New "evidence" has appeared suggesting that contrary to previous reports, Samsung's Galaxy S3 will be the opening contender to Apple's iPhone 4S, not the Nexus Prime.
The Nexus Prime
Speculation regarding a new Apple vs Samsung grudge match began just after Samsung's Galaxy S2 beat Apple's iPhone 4 for the crown of best smartphone at this year's T3 awards.
Following the news analysts and consumers began speculating which Samsung device would be able to combat Apple's forthcoming iPhone 4S. One of the first device's to be listed as a possible contender was Samsung's Nexus Prime, which was expected to be released shortly after the iPhone 4S.
Google were expected to unveil the OS at the company's Unpacked event. However, the theory soon fell apart after Google and Samsung cancelled the event, reportedly out of respect for archrival Apple's deceased co-founder Steve Jobs.
The Galaxy S3
When news of Unpacked's delay broke and avid Android fans hopes of seeing the fabled Nexus Prime sailed-off into the sunset, speculation turned to Samsung's, currently fictitious, next high-end entry into the Galaxy series, the Galaxy S3.
Rumours of a fresh battle between Apple's iPhone and Samsung's Galaxy series broke when a new "leaked" image of Samsung's currently unconfirmed Galaxy S3 smartphone emerged Wednesday.

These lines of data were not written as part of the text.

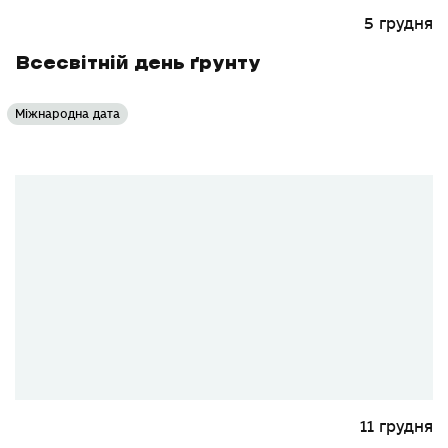
5 грудня
Всесвітній день ґрунту
Міжнародна дата
11 грудня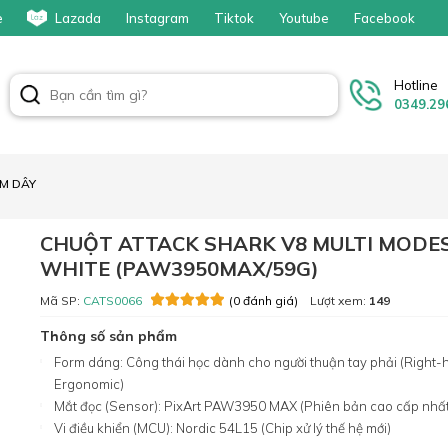
e
Lazada
Instagram
Tiktok
Youtube
Facebook
Hotline
0349.29
M DÂY
CHUỘT ATTACK SHARK V8 MULTI MODES
WHITE (PAW3950MAX/59G)
Mã SP:
CATS0066
Lượt xem:
149
(0 đánh giá)
Thông số sản phẩm
Form dáng: Công thái học dành cho người thuận tay phải (Right
Ergonomic)
Mắt đọc (Sensor): PixArt PAW3950 MAX (Phiên bản cao cấp nhấ
Vi điều khiển (MCU): Nordic 54L15 (Chip xử lý thế hệ mới)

The leaked image first appeared on Android site Phandroid alongside a slew of claims regarding the device's tech-spec. It showed what was allegedly a slide from an internal Samsung Mobile presentation. In it the slide listed the Galaxy S3 claiming it would pack an impressive 4.6 inch screen and speed 1.8 GHz processor.
The slide also alleged that the, currently unconfirmed, Galaxy S3 would house a powerful 12 megapixel camera and boast 2GB of RAM.

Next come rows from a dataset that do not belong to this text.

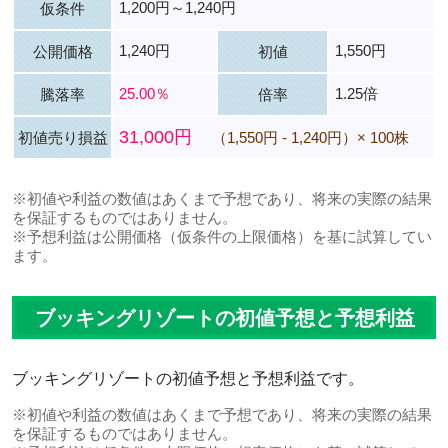
1,200円～1,240円
仮条件
1,240円
1,550円
公開価格
初値
25.00％
1.25倍
騰落率
倍率
31,000円
初値売り損益
（1,550円 - 1,240円）× 100株
※初値や利益の数値はあくまで予想であり、将来の実際の結果
を保証するものではありません。
※予想利益は公開価格（仮条件の上限価格）を基に試算してい
ます。
ブッキングリゾートの初値予想と予想利益
ブッキングリゾートの初値予想と予想利益です。
※初値や利益の数値はあくまで予想であり、将来の実際の結果
を保証するものではありません。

The screen of the smartphone also showed a display with five tray icons, leading to speculation that it would be powered by Google's forthcoming Android Ice Cream Sandwich OS.
Unfortunately, despite Android fans high-hopes, Samsung are yet to confirm the Galaxy S3's existence, let alone release date and tech spec -- making the reports questionable at best.